(Saved entries)
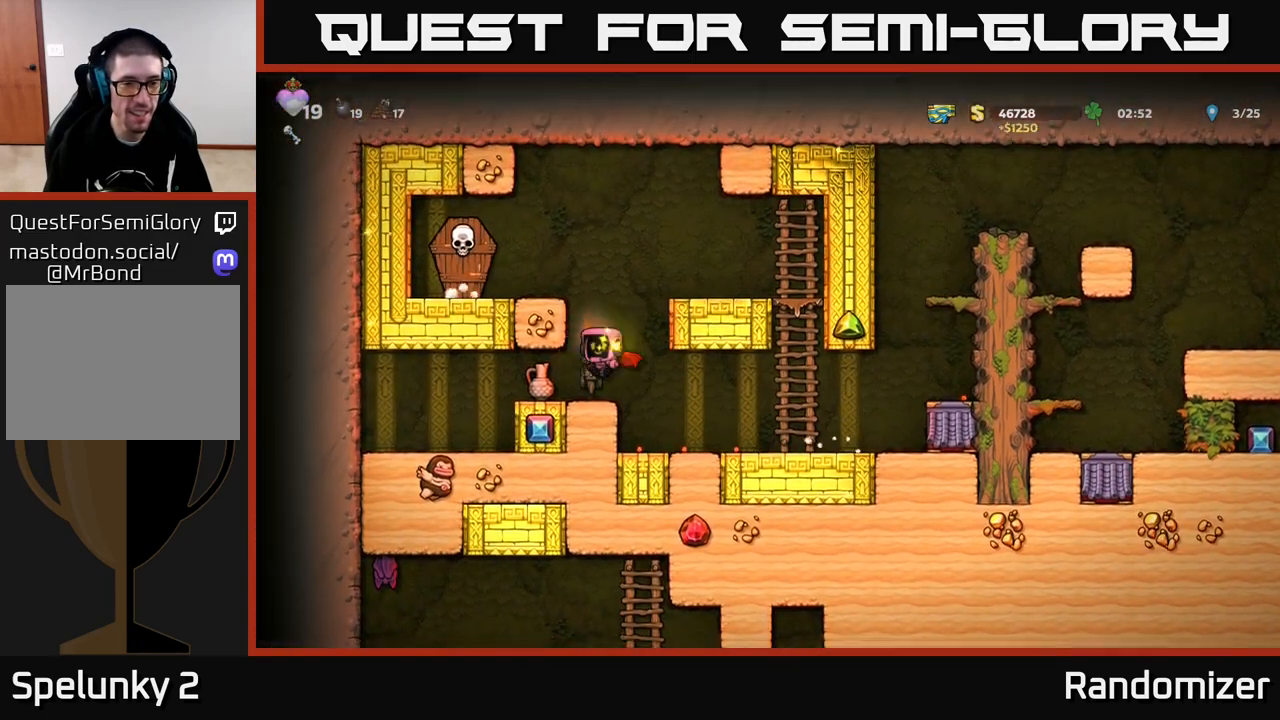
{"buttons": [], "left_stick": "down-left", "right_stick": "center", "events": [[100, "left_stick", "center"], [233, "left_stick", "down"], [400, "left_stick", "left"], [483, "left_stick", "down-left"]]}
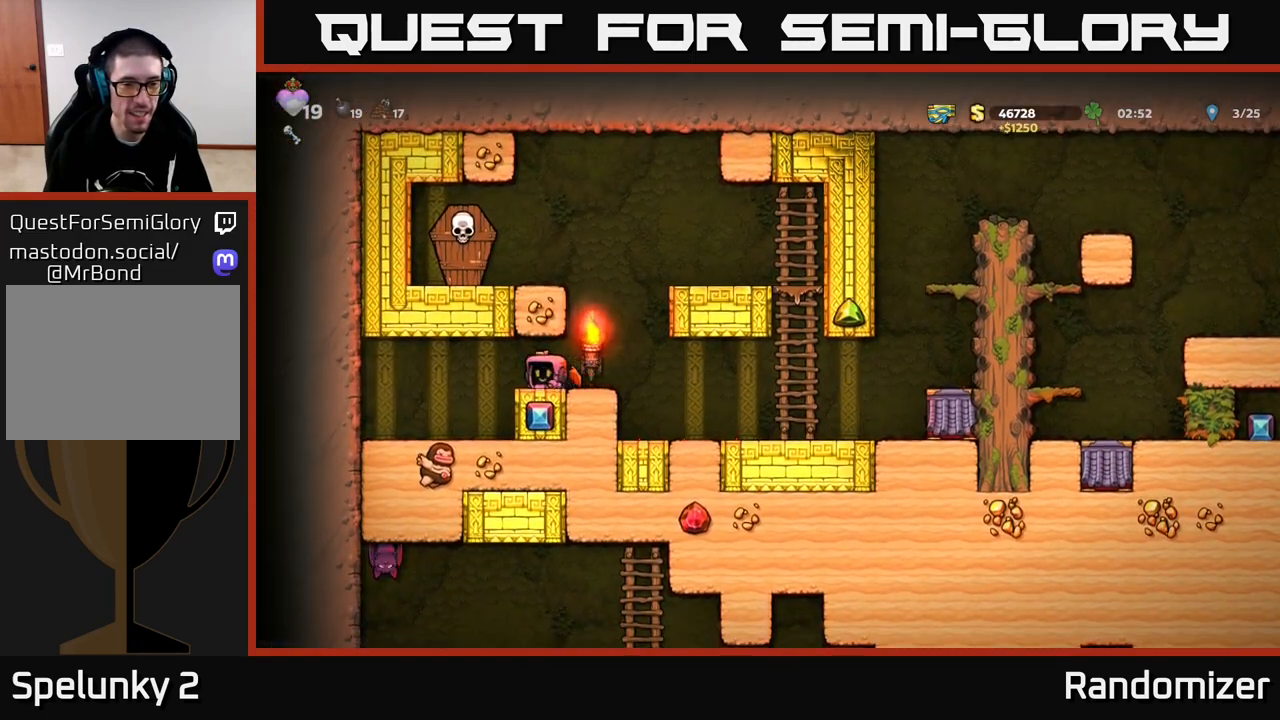
{"buttons": [], "left_stick": "center", "right_stick": "center", "events": [[33, "left_stick", "down"], [67, "X", "down"], [183, "X", "up"], [183, "left_stick", "center"], [300, "X", "down"], [367, "X", "up"]]}
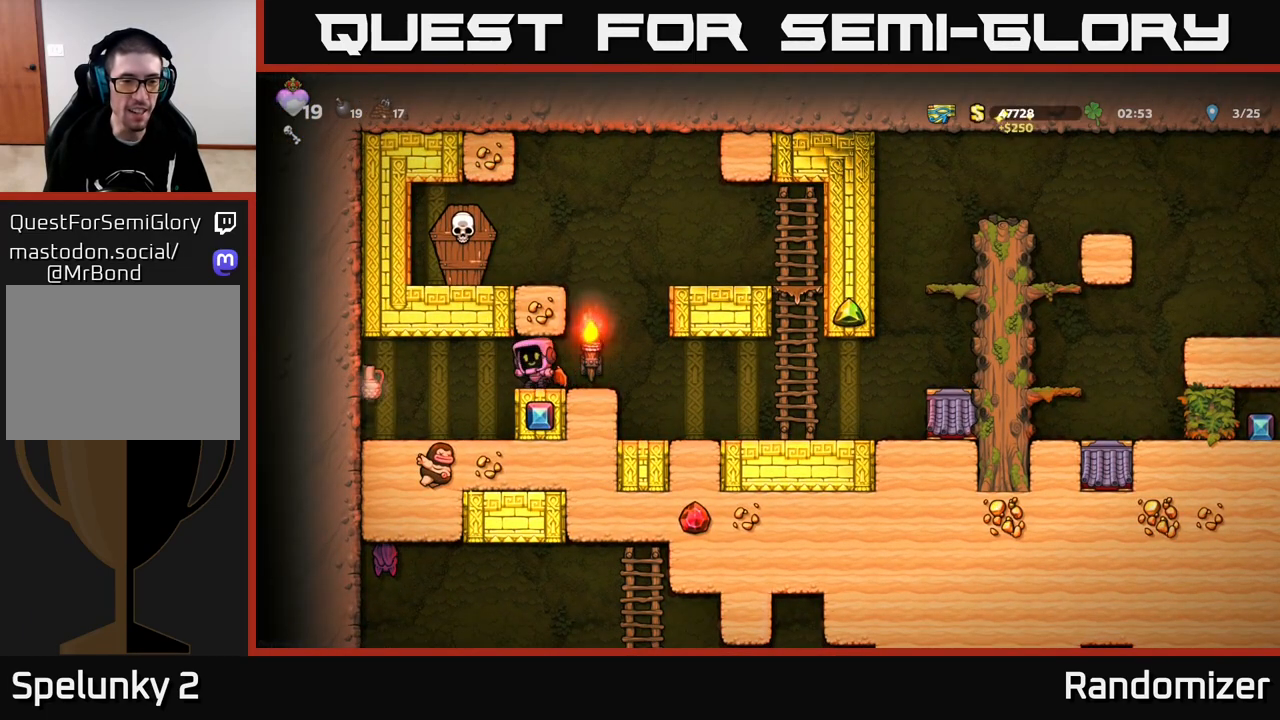
{"buttons": ["A"], "left_stick": "left", "right_stick": "center", "events": [[17, "left_stick", "right"], [250, "A", "down"], [317, "left_stick", "left"], [400, "A", "up"], [467, "A", "down"]]}
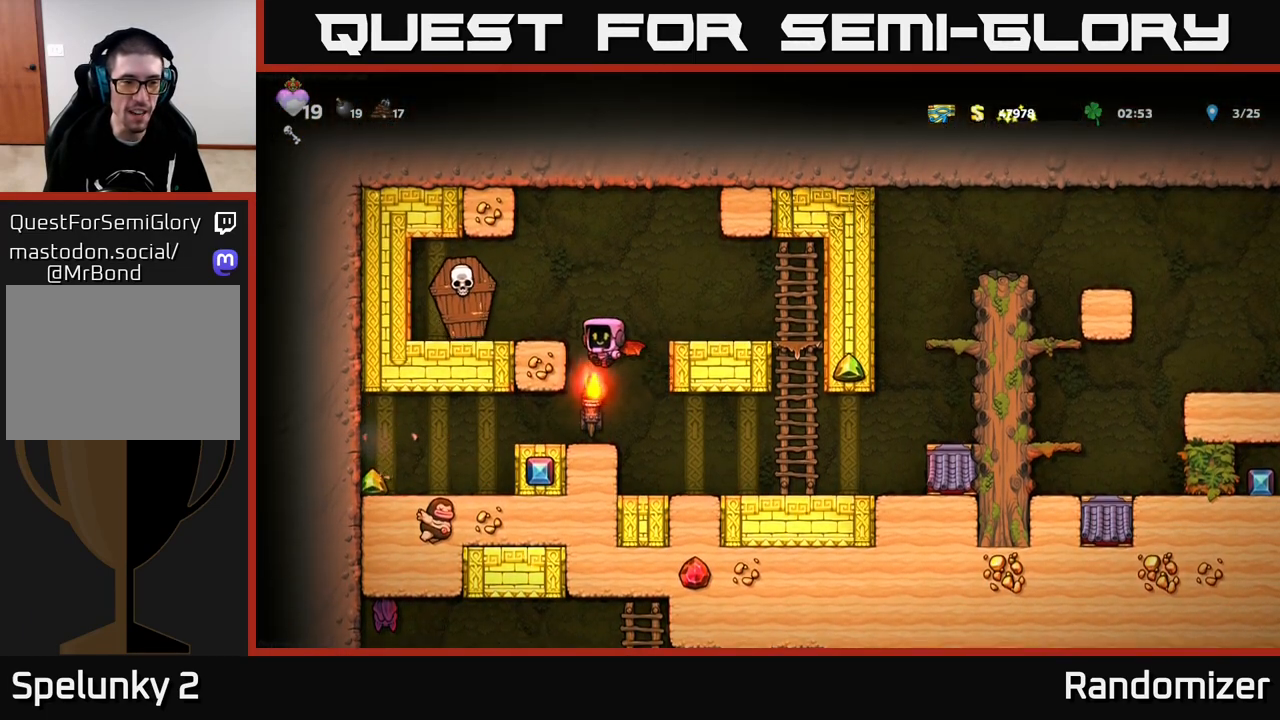
{"buttons": [], "left_stick": "right", "right_stick": "center", "events": [[133, "A", "up"], [167, "X", "down"], [233, "left_stick", "center"], [250, "X", "up"], [317, "left_stick", "right"]]}
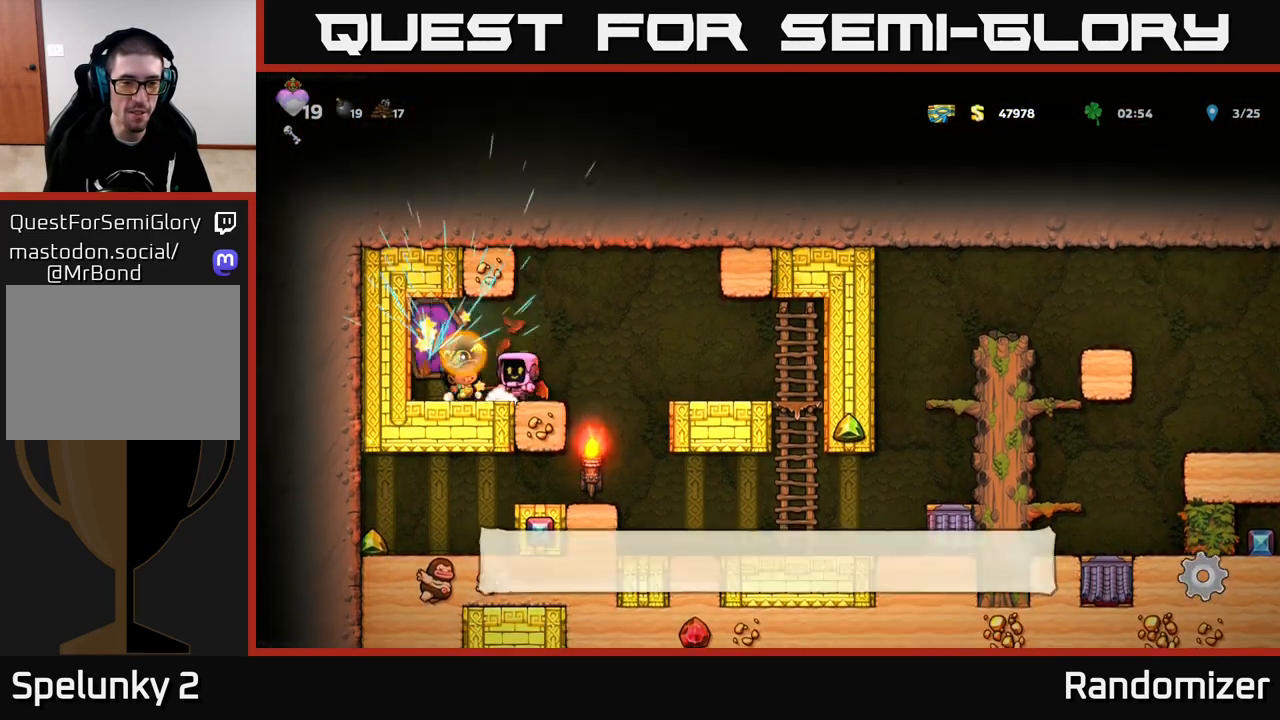
{"buttons": [], "left_stick": "left", "right_stick": "center", "events": [[217, "left_stick", "left"]]}
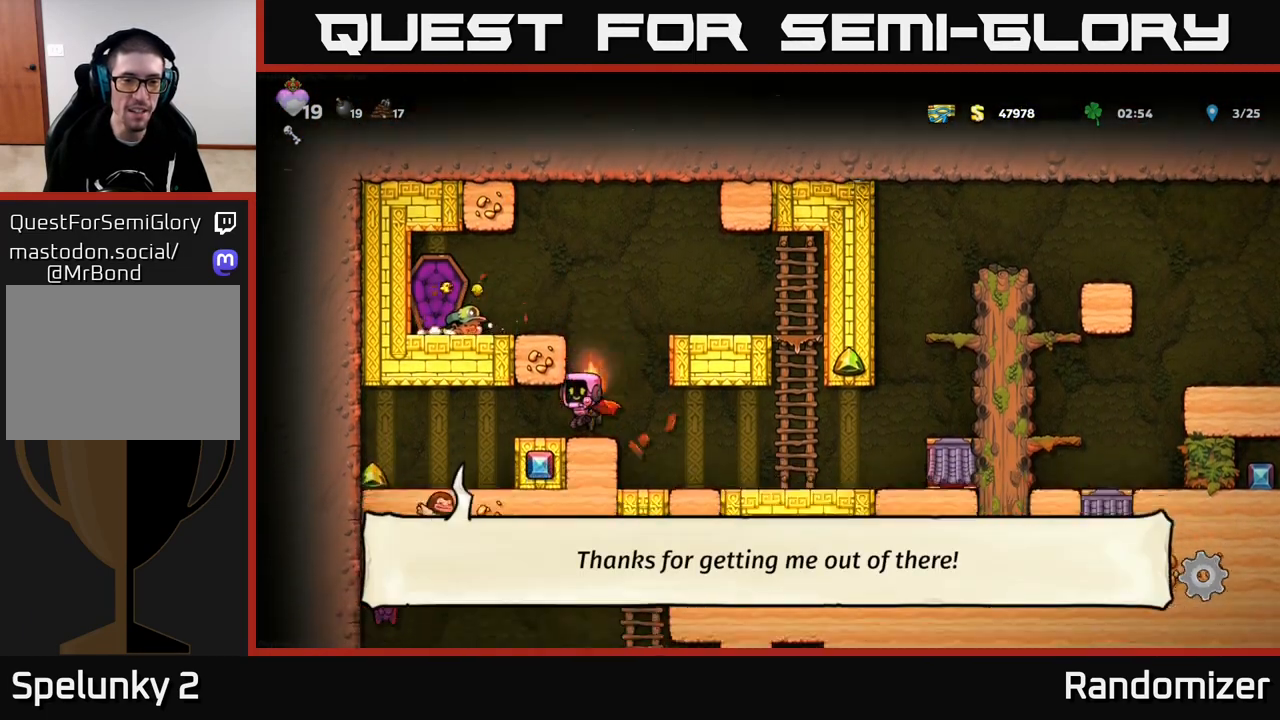
{"buttons": [], "left_stick": "left", "right_stick": "center", "events": []}
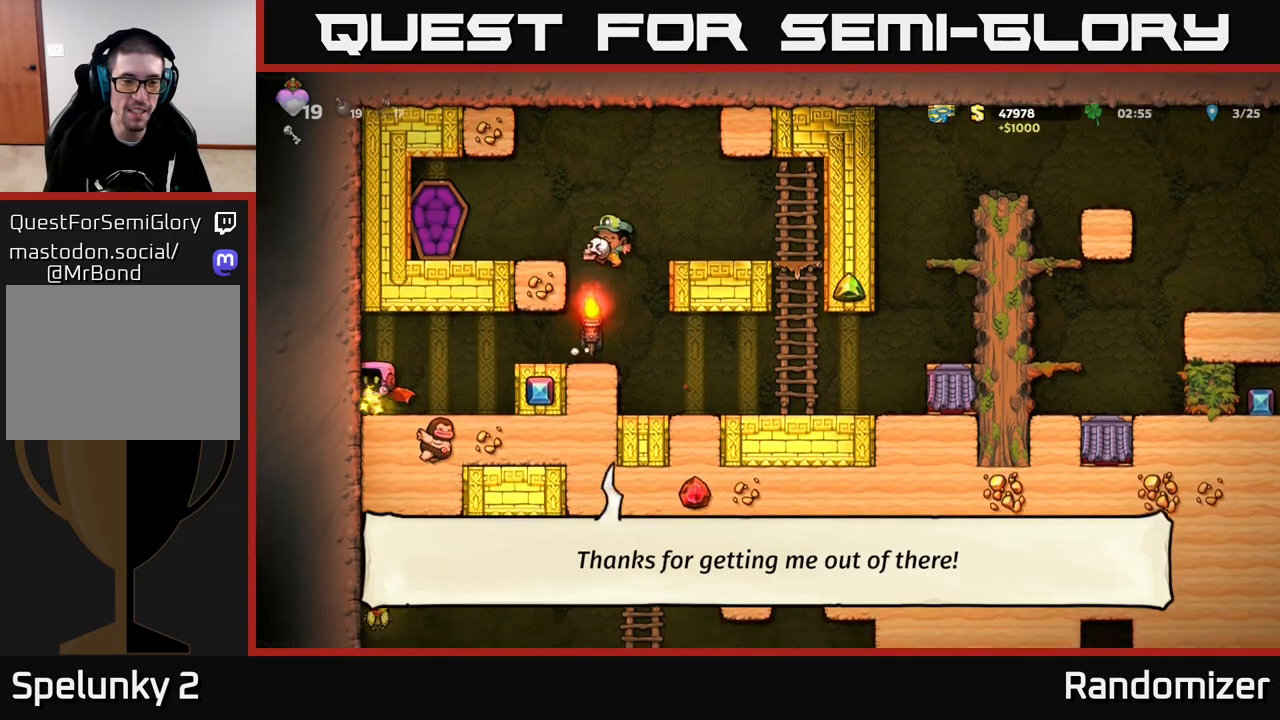
{"buttons": [], "left_stick": "right", "right_stick": "center", "events": [[67, "left_stick", "right"], [283, "A", "down"], [483, "A", "up"]]}
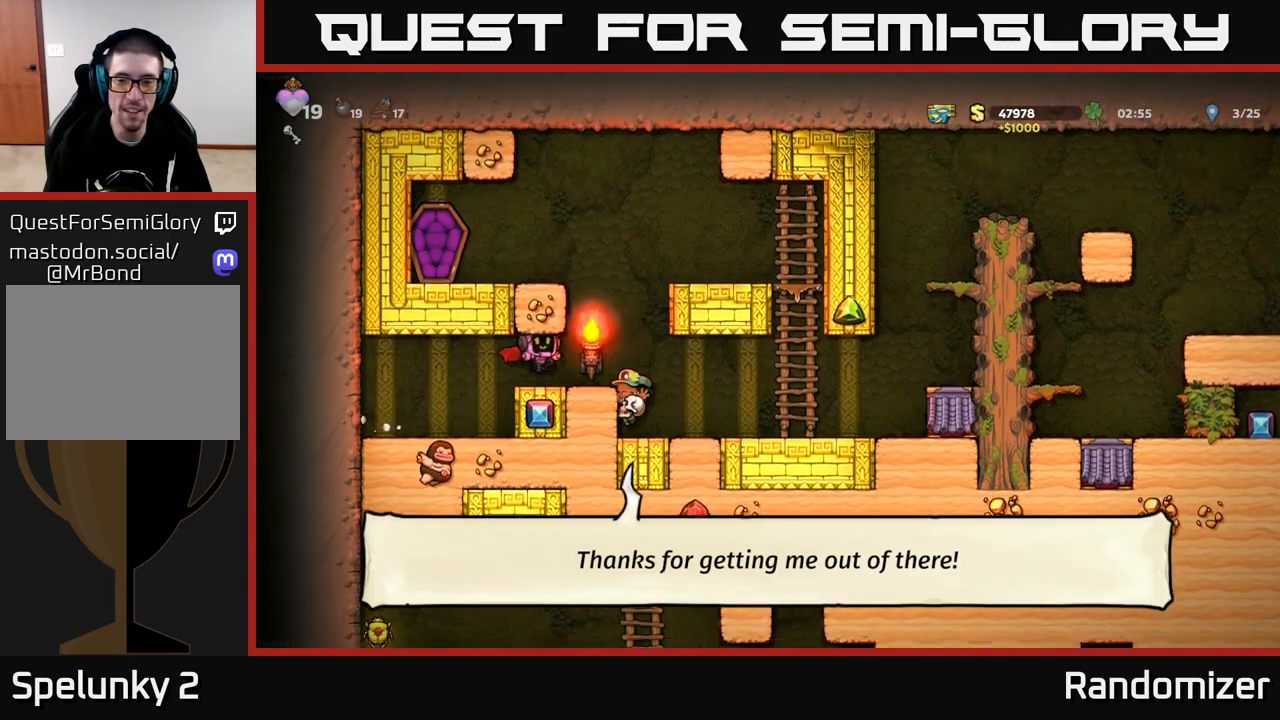
{"buttons": [], "left_stick": "right", "right_stick": "center", "events": []}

- What you will do
Output every entry exactly. Pictures stay out.

- Written response
{"buttons": [], "left_stick": "down-left", "right_stick": "center", "events": [[100, "left_stick", "center"], [233, "left_stick", "down"], [400, "left_stick", "left"], [483, "left_stick", "down-left"]]}
{"buttons": [], "left_stick": "center", "right_stick": "center", "events": [[33, "left_stick", "down"], [67, "X", "down"], [183, "X", "up"], [183, "left_stick", "center"], [300, "X", "down"], [367, "X", "up"]]}
{"buttons": ["A"], "left_stick": "left", "right_stick": "center", "events": [[17, "left_stick", "right"], [250, "A", "down"], [317, "left_stick", "left"], [400, "A", "up"], [467, "A", "down"]]}
{"buttons": [], "left_stick": "right", "right_stick": "center", "events": [[133, "A", "up"], [167, "X", "down"], [233, "left_stick", "center"], [250, "X", "up"], [317, "left_stick", "right"]]}
{"buttons": [], "left_stick": "left", "right_stick": "center", "events": [[217, "left_stick", "left"]]}
{"buttons": [], "left_stick": "left", "right_stick": "center", "events": []}
{"buttons": [], "left_stick": "right", "right_stick": "center", "events": [[67, "left_stick", "right"], [283, "A", "down"], [483, "A", "up"]]}
{"buttons": [], "left_stick": "right", "right_stick": "center", "events": []}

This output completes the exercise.